*** Quoted passage ***

4. | SUMMARY OF SIGNIFICANT ACCOUNTING POLICIES | |
A summary of the Company’s significant accounting policies are included in the Company’s 2004 Annual Report. Significant accounting policies which affect the Company or that may have been developed since March 31, 2004 are summarized below:
(i) Accounting Method
The Company’s consolidated financial statements are prepared using the accrual method of accounting.
(ii) Oil and Gas Activities
The Company follows the full cost method of accounting for its oil and gas activities; accordingly, all costs associated with the acquisition, exploration,
and development of oil and gas properties are capitalized within the appropriate cost center. Any internal costs that are capitalized are limited to those
costs that can be directly identified with acquisition, exploration, and development activities undertaken by the Company for its own account, and do not
include any costs related to production, general corporate overhead, or similar activities.
All capitalized costs within a cost center are depleted on the units-of-production method based on estimated proved reserves attributable to the oil and gas
properties owned by the Company.
For each cost center, capitalized costs less accumulated depletion and related deferred income taxes, may not exceed the cost center ceiling. The cost center
ceiling is equal to the sum of: (a) the present value of estimated future net revenues from proved oil and gas reserves, less estimated future expenditures to be
incurred in developing the proved reserves computed using a 10 percent discount factor; (b) the cost of properties not being amortized; (c) the lower of cost
or fair market value of unproven properties included in the costs being amortized; and (d) income tax effects related to the differences between the book and
tax basis of the properties. Any excess is charged to expense during the period in which the excess occurs.
Sales of oil and gas properties, whether or not being amortized currently, are accounted for as adjustments of capitalized costs, with no gain or loss
recognized, unless such adjustments would significantly alter the relationship between capitalized costs and proved reserves of oil and gas attributable to a
cost center. Abandonments of oil and gas properties are accounted for as adjustments of capitalized costs, and are amortized and subject to the cost center
ceiling limitation.
(iii) Equipment
Equipment is recorded at historical cost. The declining-balance method is used for the assets at the following annual rates:
Computer equipment 30%
(iv) Loss Per Share
Basic loss per share was computed by dividing the net loss by the weighted average number of shares outstanding during the period. The weighted average number of shares was calculated by taking the number of shares outstanding and weighting them by the amount of time that they were outstanding. Diluted loss per share is the same as basic loss per share, as the inclusion of common stock equivalents would be anti-dilutive.
(v) Provision for Taxes
At December 31, 2004, the Company had net operating losses of approximately $2,400,000 that may be offset against operating income in future years. No provision for taxes or tax benefits has been reported in these interim consolidated financial statements as there is not a measurable means of assessing future profits or losses.
(vi) Use of Estimates
The process of preparing consolidated financial statements requires the use of estimates and assumptions regarding certain types of assets, liabilities, revenues, and expenses. Such estimates primarily relate to unsettled transactions and events as of the date of the consolidated financial statements; accordingly, upon settlement, actual results may differ from estimated amounts.
(vii) Advertising
Advertising costs are charged to operations in the year incurred.

*** End of Quoted passage ***
*** Data excerpt ***

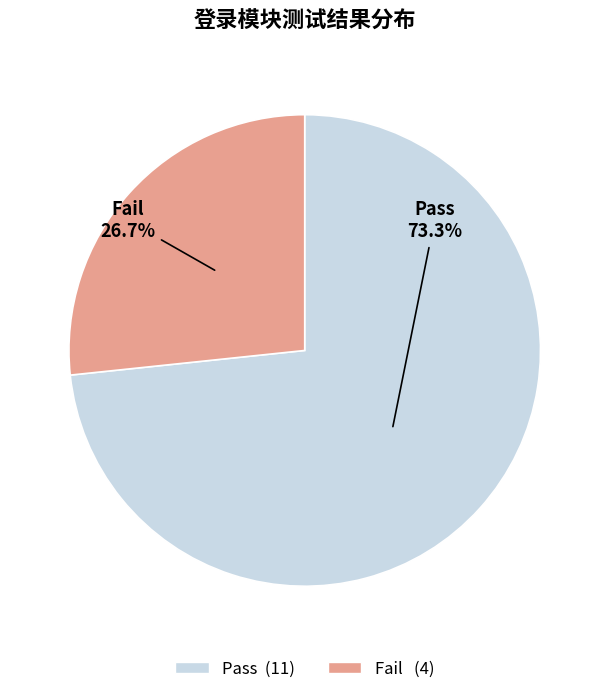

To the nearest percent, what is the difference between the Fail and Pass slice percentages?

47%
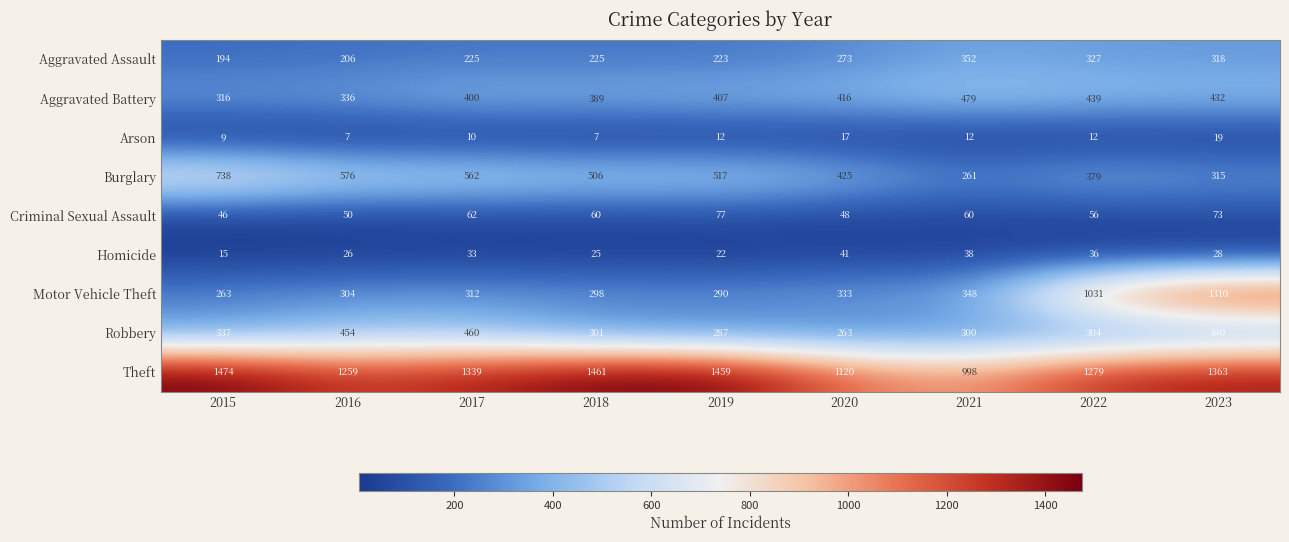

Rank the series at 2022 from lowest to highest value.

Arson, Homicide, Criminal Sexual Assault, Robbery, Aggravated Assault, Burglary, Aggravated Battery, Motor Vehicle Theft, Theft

*** End of Data excerpt ***

- Work item A: Write out the accounting policies summary word for word, everything from "(v) Provision for" down to "profits or losses.".
- Work item B: Continue the summary of accounting policies past its final sentence.

- Expected answer A:
(v) Provision for Taxes
At December 31, 2004, the Company had net operating losses of approximately $2,400,000 that may be offset against operating income in future years. No provision for taxes or tax benefits has been reported in these interim consolidated financial statements as there is not a measurable means of assessing future profits or losses.

- Expected answer B:
(viii) Cash and Cash Equivalents
The Company considers all highly liquid investments with maturity of three months or less at the date of acquisition to be cash equivalents.
(ix) Derivative Instruments
At December 31, 2004, the Company had not engaged in any transactions that would be considered derivative instruments or hedging activities.
(x) Compensated Absences
| | The Company has no employees. At such time as the Company hires personnel, its employees will be entitled to paid vacation, paid sick days, and personal days off depending on job classification, length of service, and other factors. The Company’s policy will be to recognize the cost of compensated absences when actually paid to employees. |
(xi) Foreign Currency Transactions
All figures presented are in US dollars. Foreign currency transactionsare translated to US dollars using the exchange rate in effect at the time of the transaction.
(xii) Financial Instruments
All significant financial assets, financial liabilities, and equity instruments of the Company are either recognized or disclosed in these interim consolidated financial statements together with other information relevant for making a reasonable assessment of future cash flows, interest rate risk, and credit risk. Where practicable, the fair value of financial assets and financial liabilities have been determined and disclosed; otherwise, only available information pertinent to the fair value has been disclosed.
(xiii) Stock based compensation
The Company has elected to value stock based compensation granted at the fair value as determined using the Black-Scholes option valuation model.
5.OIL AND GAS PROPERTY
On November 22, 2004, the Company entered into a Farm-in Agreement with Premium Petroleum Inc. to acquire an 80% working interest in the Boyne Lake gas prospect, located northeast of Edmonton, Alberta, Canada. Under the agreement, the Company must drill, complete, and tie-in one well at Boyne Lake on or before January 31, 2005 or such later date as mutually agreed by the parties. The Company is also to provide a total of CDN$296,000, or 80% of the costs, to be utilized in the Drill and Abandon drilling phase to earn its 80% working interest. The Company has forwarded CDN$25,000 as at December 31, 2004.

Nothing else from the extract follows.